Join us as we talk about how the Trailblazer Community got its start and the guiding principles that have made it all work.

You should subscribe for the full episode, but here are a few takeaways from our conversation with Erica Kuhl.

The origins of the Salesforce Success Community.

Erica started as a teacher at Salesforce, teaching Admins how to setup and configure the platform. This was pre-campaigns, pre-dashboards, “that tells you how long ago this was because I could never be an Admin workshop instructor today,” Erica says. The program was 5 days long in San Francisco at the time and while it was an awesome experience, eventually they’d have to leave and lose the awesome connections they made.

“What I recognized so quickly is that Admins are change-makers,” Erica says, “they take the ideas they learn in class to change their businesses.” When she looked at that… community, she realized that she needed to do something to support it and strengthen those connections. “This was a radical new idea,” she says, “community, now, is a thing, but back then it was maybe a Listserv at best.” When she was transferred into Marketing doing content and training for Dreamforce, she was able to pitch the idea to the CMO and make it happen.

Why people help people.

“Since I was creating this community in the Marketing department, it was a little radical and Marketing didn’t know what to do with me,” Erica says. It was just her trying to create a movement, but she was able to recruit a couple of subject-matter experts to answer questions on the forums. “But as soon as I saw any community member answering another community member’s questions, I quickly removed Salesforce from the picture. I decided at that moment, whether it was a strategic decision or not, to pour all my energy into that person.”

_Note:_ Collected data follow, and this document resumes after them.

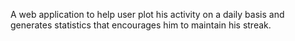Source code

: A web application to help user plot his activity on a daily basis and generates statistics that encourages him to maintain his streak.
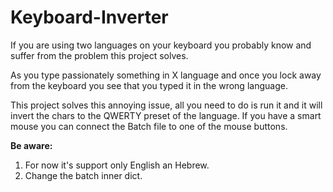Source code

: # Keyboard-Inverter

If you are using two languages on your keyboard you probably know and suffer from the problem this project solves. 

As you type passionately something in X language and once you lock away from the keyboard you see that you typed it in the wrong language.

This project solves this annoying issue, all you need to do is run it and it will invert the chars to the QWERTY preset of the language.
If you have a smart mouse you can connect the Batch file to one of the mouse buttons.

**Be aware:**
1. For now it's support only English an Hebrew.
2. Change the batch inner dict.
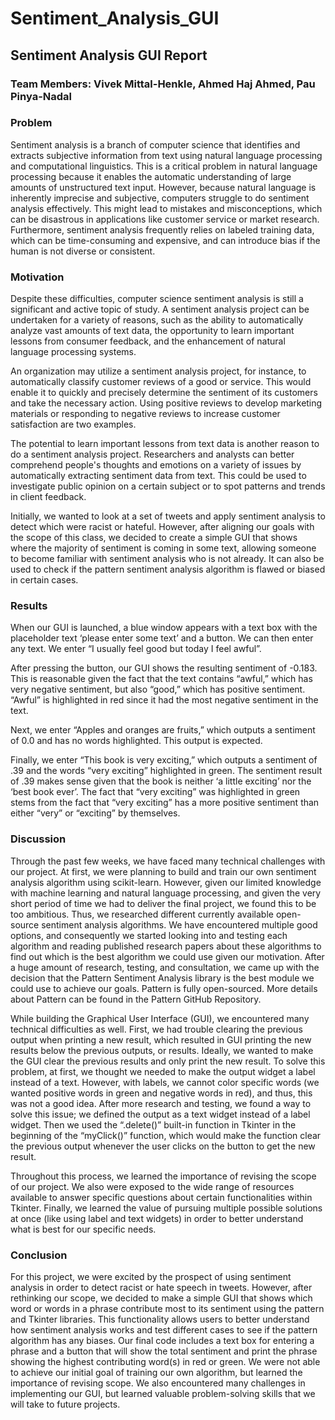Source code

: # Sentiment_Analysis_GUI

## Sentiment Analysis GUI Report 
### Team Members: Vivek Mittal-Henkle, Ahmed Haj Ahmed, Pau Pinya-Nadal

### Problem  
Sentiment analysis is a branch of computer science that identifies and extracts subjective information from text using natural language processing and computational linguistics. This is a critical problem in natural language processing because it enables the automatic understanding of large amounts of unstructured text input. However, because natural language is inherently imprecise and subjective, computers struggle to do sentiment analysis effectively. This might lead to mistakes and misconceptions, which can be disastrous in applications like customer service or market research. Furthermore, sentiment analysis frequently relies on labeled training data, which can be time-consuming and expensive, and can introduce bias if the human is not diverse or consistent.

### Motivation 
Despite these difficulties, computer science sentiment analysis is still a significant and active topic of study. A sentiment analysis project can be undertaken for a variety of reasons, such as the ability to automatically analyze vast amounts of text data, the opportunity to learn important lessons from consumer feedback, and the enhancement of natural language processing systems.

An organization may utilize a sentiment analysis project, for instance, to automatically classify customer reviews of a good or service. This would enable it to quickly and precisely determine the sentiment of its customers and take the necessary action. Using positive reviews to develop marketing materials or responding to negative reviews to increase customer satisfaction are two examples.

The potential to learn important lessons from text data is another reason to do a sentiment analysis project. Researchers and analysts can better comprehend people's thoughts and emotions on a variety of issues by automatically extracting sentiment data from text. This could be used to investigate public opinion on a certain subject or to spot patterns and trends in client feedback.

Initially, we wanted to look at a set of tweets and apply sentiment analysis to detect which were racist or hateful. However, after aligning our goals with the scope of this class, we decided to create a simple GUI that shows where the majority of sentiment is coming in some text, allowing someone to become familiar with sentiment analysis who is not already. It can also be used to check if the pattern sentiment analysis algorithm is flawed or biased in certain cases.

### Results 
When our GUI is launched, a blue window appears with a text box with the placeholder text ‘please enter some text’ and a button. We can then enter any text. We enter “I usually feel good but today I feel awful”.

After pressing the button, our GUI shows the resulting sentiment of -0.183. This is reasonable given the fact that the text contains “awful,” which has very negative sentiment, but also “good,” which has positive sentiment. “Awful” is highlighted in red since it had the most negative sentiment in the text.

Next, we enter “Apples and oranges are fruits,” which outputs a sentiment of 0.0 and has no words highlighted. This output is expected.

Finally, we enter “This book is very exciting,” which outputs a sentiment of .39 and the words “very exciting” highlighted in green. The sentiment result of .39 makes sense given that the book is neither ‘a little exciting’ nor the ‘best book ever’. The fact that “very exciting” was highlighted in green stems from the fact that “very exciting” has a more positive sentiment than either “very” or “exciting” by themselves.

### Discussion
Through the past few weeks, we have faced many technical challenges with our project. At first, we were planning to build and train our own sentiment analysis algorithm using scikit-learn. However, given our limited knowledge with machine learning and natural language processing, and given the very short period of time we had to deliver the final project, we found this to be too ambitious. Thus, we researched different currently available open-source sentiment analysis algorithms. We have encountered multiple good options, and consequently we started looking into and testing each algorithm and reading published research papers about these algorithms to find out which is the best algorithm we could use given our motivation. After a huge amount of research, testing, and consultation, we came up with the decision that the Pattern Sentiment Analysis library is the best module we could use to achieve our goals. Pattern is fully open-sourced. More details about Pattern can be found in the Pattern GitHub Repository. 

While building the Graphical User Interface (GUI), we encountered many technical difficulties as well. First, we had trouble clearing the previous output when printing a new result, which resulted in GUI printing the new results below the previous outputs, or results. Ideally, we wanted to make the GUI clear the previous results and only print the new result. To solve this problem, at first, we thought we needed to make the output widget a label instead of a text. However, with labels, we cannot color specific words (we wanted positive words in green and negative words in red), and thus, this was not a good idea. After more research and testing, we found a way to solve this issue; we defined the output as a text widget instead of a label widget. Then we used the “.delete()” built-in function in Tkinter in the beginning of the “myClick()” function, which would make the function clear the previous output whenever the user clicks on the button to get the new result.

Throughout this process, we learned the importance of revising the scope of our project. We also were exposed to the wide range of resources available to answer specific questions about certain functionalities within Tkinter. Finally, we learned the value of pursuing multiple possible solutions at once (like using label and text widgets) in order to better understand what is best for our specific needs.

### Conclusion 
For this project, we were excited by the prospect of using sentiment analysis in order to detect racist or hate speech in tweets. However, after rethinking our scope, we decided to make a simple GUI that shows which word or words in a phrase contribute most to its sentiment using the pattern and Tkinter libraries. This functionality allows users to better understand how sentiment analysis works and test different cases to see if the pattern algorithm has any biases. Our final code includes a text box for entering a phrase and a button that will show the total sentiment and print the phrase showing the highest contributing word(s) in red or green. We were not able to achieve our initial goal of training our own algorithm, but learned the importance of revising scope. We also encountered many challenges in implementing our GUI, but learned valuable problem-solving skills that we will take to future projects.
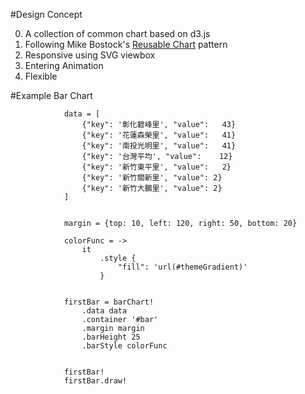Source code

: #Design Concept

0. A collection of common chart based on d3.js
1. Following Mike Bostock's [Reusable Chart](http://bost.ocks.org/mike/chart/) pattern
2. Responsive using SVG viewbox
3. Entering Animation
4. Flexible


#Example Bar Chart

				data = [
					{"key": '彰化碧峰里', "value": 	43}
					{"key": '花蓮森榮里', "value": 	41}
					{"key": '南投光明里', "value": 	41}
					{"key": '台灣平均', "value": 	12}
					{"key": '新竹東平里', "value": 	2}
					{"key": '新竹關新里', "value": 2}
					{"key": '新竹大鵬里', "value": 2}
				]


				margin = {top: 10, left: 120, right: 50, bottom: 20}

				colorFunc = ->
					it
						.style {
							"fill": 'url(#themeGradient)'
						}


				firstBar = barChart!
					.data data
					.container '#bar'
					.margin margin
					.barHeight 25
					.barStyle colorFunc


				firstBar!
				firstBar.draw!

If a community member posted an answer to help someone else out, Erica would call them up and try to find out why they did it. After all, it’s not every day that one decides to spend their time on someone they’ve never met. “What I heard was so radical and so great: they were doing it to learn,” Erica says. Figuring out how to answer those questions was the best way to get better at Salesforce in the days before easy Googling and Trailhead, and there was the added bonus of feeling like you’re giving back.

Developing the MVP program.

The MVP program started because there were channels popping up all over the place and Erica’s team wanted the community to connect everywhere they could, not just the official forum. The first thing she did was, again, call up the people who were already doing the things she wanted to scale up with the program and run the idea by them. They gave her a lot of wonderful feedback and formed the core of the MVPs.

The vision statement for the MVP program has remained the same: “it rewards and recognizes individuals for their ongoing contributions to the community,” Erica says, “it’s about individuals, not about the fancy company that you work for.” Becoming an MVP is about being motivated by helping, at the core of what you do. At the same time, “it’s contributions that are at a level that’s incredible,” she says, not everyone can do that but there’s also tons of other ways to be recognized.

The secret to long-term success.

“You can lose focus by trying to be too many things,” Erica says, “we just started with a forum and kept iterating from there— we didn’t try to be everything to everybody.” They created a great central place for getting help, but they also embraced all the platforms that users might want to engage with, like Twitter and StackExchange.

Erica is often asked who or what she modeled the community program after. “Nobody was really doing this, and so I had to do it based on gut, what I thought was right, and the guidance of the community themselves,” she says. She didn’t bother thinking about things like ROI or KPI, it was just about how she could get the community’s questions answered quicker. Sticking with those guiding principles is how the community became what it is today.